Single by George Jones and Tammy Wynette

from the album Golden Ring
- B-side: "We're Putting It Back Together"
- Released: May 1976 (U.S.)
- Recorded: 1976
- Genre: Country
- Length: 3:02
- Label: Epic 50235
- Songwriters: Bobby Braddock, Rafe Van Hoy
- Producer: Billy Sherrill

George Jones and Tammy Wynette singles chronology
| "God's Gonna Get'cha (For That)" (1975) | "Golden Ring" (1976) | "Near You" (1976) |

= Golden Ring (song) =

"Golden Ring" is a song written by Bobby Braddock and Rafe Van Hoy, and recorded by American country music singers George Jones and Tammy Wynette. It was released in May 1976 as the first single and title track to their duet album of the same name. It was a number-one hit on the Billboard country chart.

==Recording and composition==
The song was conceived by songwriter Bobby Braddock, who had seen a television film called The Gun about the life of a handgun. The story showed the gun changing hands several times, with a hunter, police officer, a criminal, and a father of a 2-year-old child all owning the gun at one point, with the consequences played out in each segment. Braddock applied the same concept to a song about the life of a wedding ring.

In the song, a young couple from Chicago - apparently very much in love - goes to a pawn shop to shop for a ring for their upcoming wedding. The man (both characters are unnamed in the song) laments that he is unable to pick out a more expensive band, but he is willing to buy it to show how much he loves his bride-to-be, whom - in the song's second verse - he marries in a small wedding chapel later on that afternoon. In the third verse, the couple has been fighting and, with the marriage clearly in trouble, the man accuses his wife of planning to leave town. Shortly afterward, the woman retorts by telling her husband that she does not love him anymore, throws the ring down and leaves. The final verse features the ring, once again in a pawn shop, waiting for its next owners.

The refrains tell about the meaning of the ring through its life cycle with the couple. The first refrain speaks of the promise of love shown in the glittering ring; the second verse talks about how "at last, it's found a home", and the finale tells of how the ring has been cast aside "like the love that's dead and gone". Each refrain ends with how a wedding band is meaningless without love ("By itself, it's just a cold metallic thing / Only love can make a golden wedding ring").

According to Rich Kienzle's essay for the 1994 Sony compilation The Essential George Jones: The Spirit of Country, the recording features Pete Wade and Jerry Kennedy on acoustic guitars and drummer Jerry Carrigan playing a snare drum with his hands, as instructed by producer Billy Sherrill.

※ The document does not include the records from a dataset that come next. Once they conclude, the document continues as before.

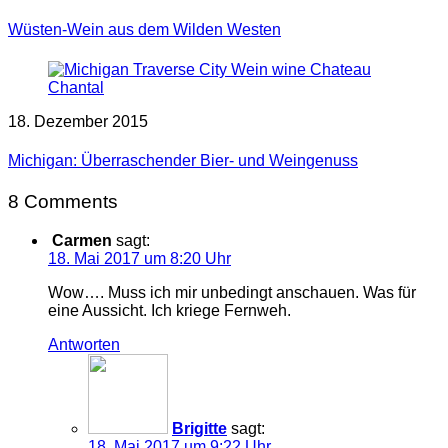
Wüsten-Wein aus dem Wilden Westen
18. Dezember 2015
Michigan: Überraschender Bier- und Weingenuss
8 Comments
Carmen
sagt:
18. Mai 2017 um 8:20 Uhr
Wow…. Muss ich mir unbedingt anschauen. Was für
eine Aussicht. Ich kriege Fernweh.
Antworten
Brigitte
sagt:
18. Mai 2017 um 9:22 Uhr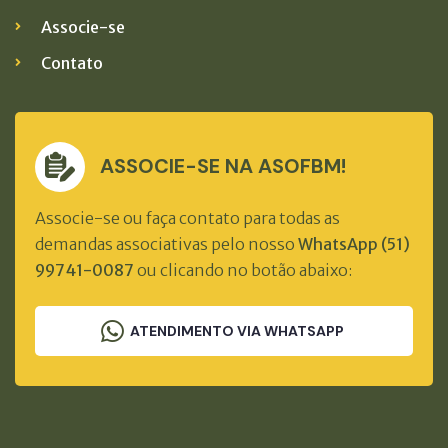
Associe-se
Contato
ASSOCIE-SE NA ASOFBM!
Associe-se ou faça contato para todas as
demandas associativas pelo nosso
WhatsApp (51)
99741-0087
ou clicando no botão abaixo:
ATENDIMENTO VIA WHATSAPP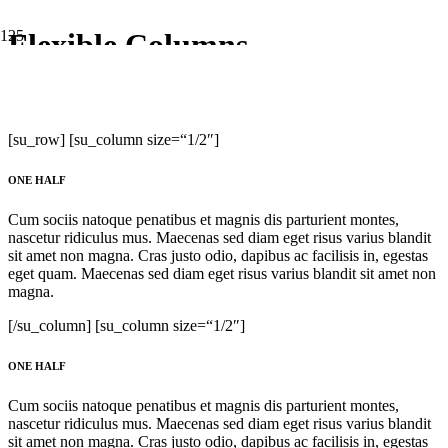
Flexible Columns
Flexible Column Layouts
[su_row] [su_column size=“1/2″]
ONE HALF
Cum sociis natoque penatibus et magnis dis parturient montes,
nascetur ridiculus mus. Maecenas sed diam eget risus varius blandit
sit amet non magna. Cras justo odio, dapibus ac facilisis in, egestas
eget quam. Maecenas sed diam eget risus varius blandit sit amet non
magna.
[/su_column] [su_column size=“1/2″]
ONE HALF
Cum sociis natoque penatibus et magnis dis parturient montes,
nascetur ridiculus mus. Maecenas sed diam eget risus varius blandit
sit amet non magna. Cras justo odio, dapibus ac facilisis in, egestas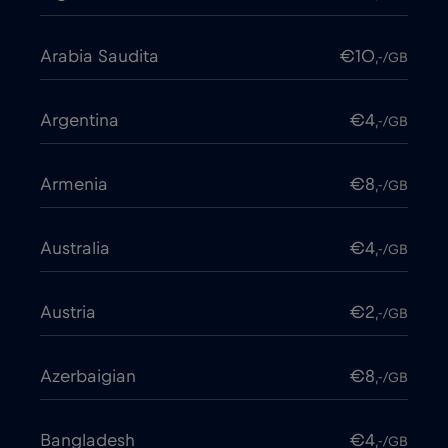
Arabia Saudita
€10
,-/GB
Argentina
€4
,-/GB
Armenia
€8
,-/GB
Australia
€4
,-/GB
Austria
€2
,-/GB
Azerbaigian
€8
,-/GB
Bangladesh
€4
,-/GB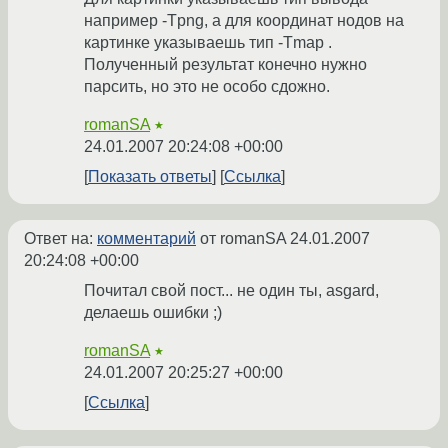
например -Tpng, а для координат нодов на
картинке указываешь тип -Tmap .
Полученный результат конечно нужно
парсить, но это не особо сдожно.
romanSA
★
24.01.2007 20:24:08 +00:00
Показать ответы
Ссылка
Ответ на:
комментарий
от romanSA
24.01.2007
20:24:08 +00:00
Почитал свой пост... не один ты, asgard,
делаешь ошибки ;)
romanSA
★
24.01.2007 20:25:27 +00:00
Ссылка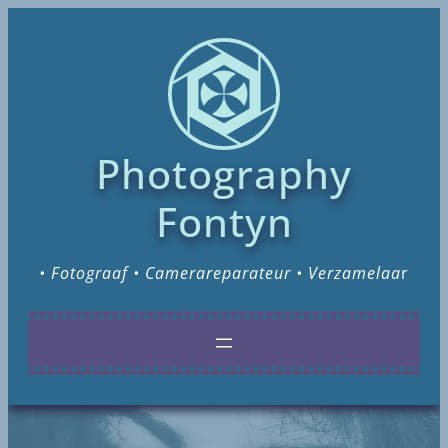
Photography
Fontyn
• Fotograaf • Camerareparateur • Verzamelaa
r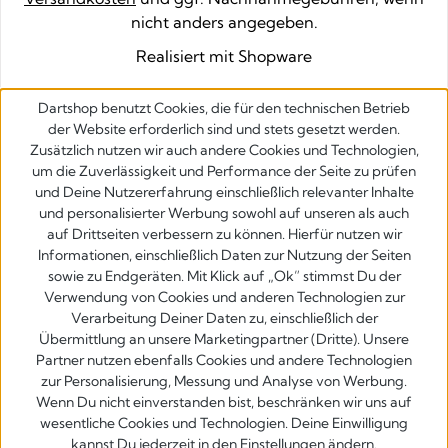
nicht anders angegeben.
Realisiert mit Shopware
Dartshop benutzt Cookies, die für den technischen Betrieb
der Website erforderlich sind und stets gesetzt werden.
Zusätzlich nutzen wir auch andere Cookies und Technologien,
um die Zuverlässigkeit und Performance der Seite zu prüfen
und Deine Nutzererfahrung einschließlich relevanter Inhalte
und personalisierter Werbung sowohl auf unseren als auch
auf Drittseiten verbessern zu können. Hierfür nutzen wir
Informationen, einschließlich Daten zur Nutzung der Seiten
sowie zu Endgeräten. Mit Klick auf „Ok” stimmst Du der
Verwendung von Cookies und anderen Technologien zur
Verarbeitung Deiner Daten zu, einschließlich der
Übermittlung an unsere Marketingpartner (Dritte). Unsere
Partner nutzen ebenfalls Cookies und andere Technologien
zur Personalisierung, Messung und Analyse von Werbung.
Wenn Du nicht einverstanden bist, beschränken wir uns auf
wesentliche Cookies und Technologien. Deine Einwilligung
kannst Du jederzeit in den Einstellungen ändern.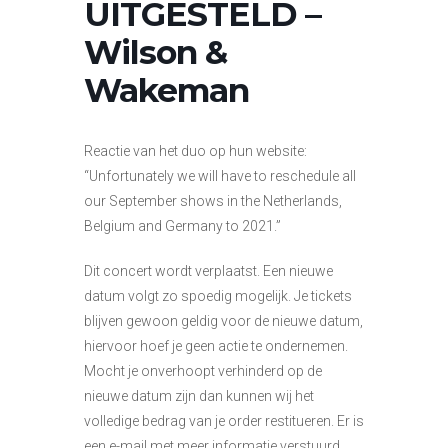
UITGESTELD –
Wilson &
Wakeman
Reactie van het duo op hun website:
“Unfortunately we will have to reschedule all
our September shows in the Netherlands,
Belgium and Germany to 2021.”
Dit concert wordt verplaatst. Een nieuwe
datum volgt zo spoedig mogelijk. Je tickets
blijven gewoon geldig voor de nieuwe datum,
hiervoor hoef je geen actie te ondernemen.
Mocht je onverhoopt verhinderd op de
nieuwe datum zijn dan kunnen wij het
volledige bedrag van je order restitueren. Er is
een e-mail met meer informatie verstuurd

Released in May 1976 – 14 months after their real-life divorce – "Golden Ring" was the second George Jones-Tammy Wynette duet to reach No. 1 on the Billboard Hot Country Singles chart that August. With its tale of a young couple's engagement, marriage, and bitter break-up, the song is arguably the one that is most closely identified with Jones and Wynette, whose tumultuous six-year marriage had ended in bitter recrimination. Country audiences, however, remained more fascinated with the couple than ever, with Eugene Chadbourne of AllMusic observing, "The chemistry that develops between partners in a male and female country music duo can sometimes be based on fantasy, as was obviously the case with Loretta Lynn and Ernest Tubb, who no country listener even imagined for a moment were romantically involved. Tammy Wynette and George Jones, on the other hand, did have a relationship."

Like many of the duets that the two recorded when they were still husband and wife, "Golden Ring" resonated with an authentic sense of romantic tragedy and irresolution that was hauntingly similar to the real-life timbre of their troubled, on-again-off-again love affair. Jones, who at the time made no secret of the fact that he still carried a torch for his ex-wife, later addressed the issue of re-teaming with Wynette in his 1996 memoir by insisting, "That wasn't my idea. In fact, I hated to work with her. It brought back too many unpleasant memories, and when some fans saw us together, they got it in their heads that we were going to get back together romantically." It was precisely this romantic titillation that sparked their record sales, however, and they would record again at various times throughout the rest of the decade.

Jones and Wynette re-recorded the song on Jones's 1994 album The Bradley Barn Sessions, an album which comprised re-recordings of Jones's material in duet form. A cover version was recorded by Jason Sellers as a duet with Pam Tillis on Sellers' 1998 album A Matter of Time. It has also been recorded by the Dry Branch Fire Squad bluegrass band. Ashton Shepherd and Daryle Singletary also covered it for Ashton's third album "This Is America" (2013).

==Critical reception==
In 2024, Rolling Stone ranked the song at #63 on its 200 Greatest Country Songs of All Time ranking.

==Charts==

| Chart (1976) | Peak position |
|---|---|
| US Hot Country Songs (Billboard) | 1 |
| Canadian RPM Country Tracks | 5 |

==Cover versions==
"Golden Ring" was covered by Jason Sellers and Pam Tillis. The song was included on Sellers' 1999 LP A Matter of Time.